Die Beförderungsbedingungen der Beklagten regelten nicht ausdrücklich, welcher Umrechnungskurs bei der Feststellung des Euro-Betrags zugrunde zu legen war, der dem Wert von 50.000 US-Dollar entsprach, so dass dies im Wege der Auslegung zu ermitteln war. Verbleiben nach Ausschöpfung aller danach in Betracht kommenden Auslegungsmöglichkeiten Zweifel und sind zumindest zwei Auslegungsergebnisse rechtlich vertretbar, kommt die Unklarheitenregel des § 305c Abs. 2 BGB zur Anwendung. Im vorliegenden Fall lagen der Absendeort in Österreich und der Sitz der Auftraggeberin in Deutschland, so dass auch insoweit die jeweilige Landeswährung der Euro war. Somit lag es nahe, die Basis des Euro-Referenzkurses (Mittelkurs) der Europäischen Zentralbank zur Beantwortung der Frage heranzuziehen, ob das zu befördernde Gut den Wert von 50.000 US-Dollar überstieg, zumal es sich hierbei um den gebräuchlichsten und im Übrigen um einen leicht festzustellenden Kurs handelte.

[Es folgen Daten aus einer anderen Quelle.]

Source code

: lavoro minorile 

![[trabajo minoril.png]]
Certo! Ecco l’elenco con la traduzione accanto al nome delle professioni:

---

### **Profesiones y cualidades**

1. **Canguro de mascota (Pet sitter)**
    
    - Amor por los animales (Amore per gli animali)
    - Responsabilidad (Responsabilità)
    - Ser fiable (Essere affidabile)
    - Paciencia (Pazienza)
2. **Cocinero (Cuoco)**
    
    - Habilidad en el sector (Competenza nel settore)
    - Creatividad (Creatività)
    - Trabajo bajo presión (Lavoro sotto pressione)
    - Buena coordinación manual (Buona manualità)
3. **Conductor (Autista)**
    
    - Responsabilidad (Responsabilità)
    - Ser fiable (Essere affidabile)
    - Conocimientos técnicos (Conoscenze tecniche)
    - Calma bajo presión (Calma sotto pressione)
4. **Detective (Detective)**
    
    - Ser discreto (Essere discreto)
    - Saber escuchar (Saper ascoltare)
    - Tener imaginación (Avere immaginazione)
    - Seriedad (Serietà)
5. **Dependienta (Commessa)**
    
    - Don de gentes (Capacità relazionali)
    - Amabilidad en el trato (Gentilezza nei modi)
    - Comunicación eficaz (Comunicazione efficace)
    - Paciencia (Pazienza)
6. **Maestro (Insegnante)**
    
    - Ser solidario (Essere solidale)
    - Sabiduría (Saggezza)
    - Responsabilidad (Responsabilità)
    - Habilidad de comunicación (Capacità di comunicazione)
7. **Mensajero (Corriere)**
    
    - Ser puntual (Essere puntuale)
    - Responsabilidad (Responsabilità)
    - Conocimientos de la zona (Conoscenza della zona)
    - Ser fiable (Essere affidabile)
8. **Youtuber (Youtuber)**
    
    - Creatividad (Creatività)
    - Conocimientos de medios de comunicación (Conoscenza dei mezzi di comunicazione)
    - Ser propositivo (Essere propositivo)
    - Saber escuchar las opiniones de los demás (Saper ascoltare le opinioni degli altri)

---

Die vom Berufungsgericht in Erwägung gezogenen Kurse eigneten sich hingegen nicht. So kam der Interbankenkurs nicht in Betracht, weil er für Privatpersonen und Gewerbetreibende grundsätzlich nicht gilt. Ebenso wenig konnte auf die Kurse abgestellt werden, die für den An- und Verkauf von US-Dollar gelten; der Ankaufspreis muss deutlich über, der Verkaufspreis deutlich unter dem Mittelwert liegen, weil Kostenfaktoren - wie etwa die Marge der Bank, die Kosten des Vorhaltens der Fremdwährung und ein Risikoabschlag für Währungsschwankungen - zu berücksichtigen sind, die für die Ermittlung des Gegenwerts in dem hier interessierenden Kontext keine Rolle spielen. Entsprechendes galt für den Kreditkartenkurs, der nur in einem speziellen Marktsegment von Bedeutung ist und zum Geschäftsbereich der Beklagten keinen Bezug aufweist.

Der Mittelkurs der Europäischen Zentralbank betrug im Juni 2008 für einen Euro 1,5336 US-Dollar, so dass sich der Wert des zu befördernden Gutes auf 50.271,40 US-Dollar belief und damit die Verbotsgutgrenze überschritt. Der Umstand, dass der Beklagten Verbotsgut i.S. ihrer Beförderungsbedingungen zum Transport übergeben worden war, ohne sie darüber in Kenntnis zu setzen, führte allerdings nicht ohne weiteres dazu, dass die Haftung der Beklagten nach § 311 Abs. 2, §§ 280, 249 Abs. 1 BGB vollständig entfiel. Dieser Umstand ist vielmehr als Schadensmitverursachungsbeitrag des Auftraggebers in die Haftungsabwägung nach § 425 Abs. 2 HGB, § 254 Abs. 2 S. 1 BGB einzustellen. Die Abwägung der Mitverschuldensanteile obliegt grundsätzlich dem Tatrichter. Sie hat durch eine Bewertung und Abwägung der beiderseitigen Verursachungs- und Verschuldensanteile zu erfolgen.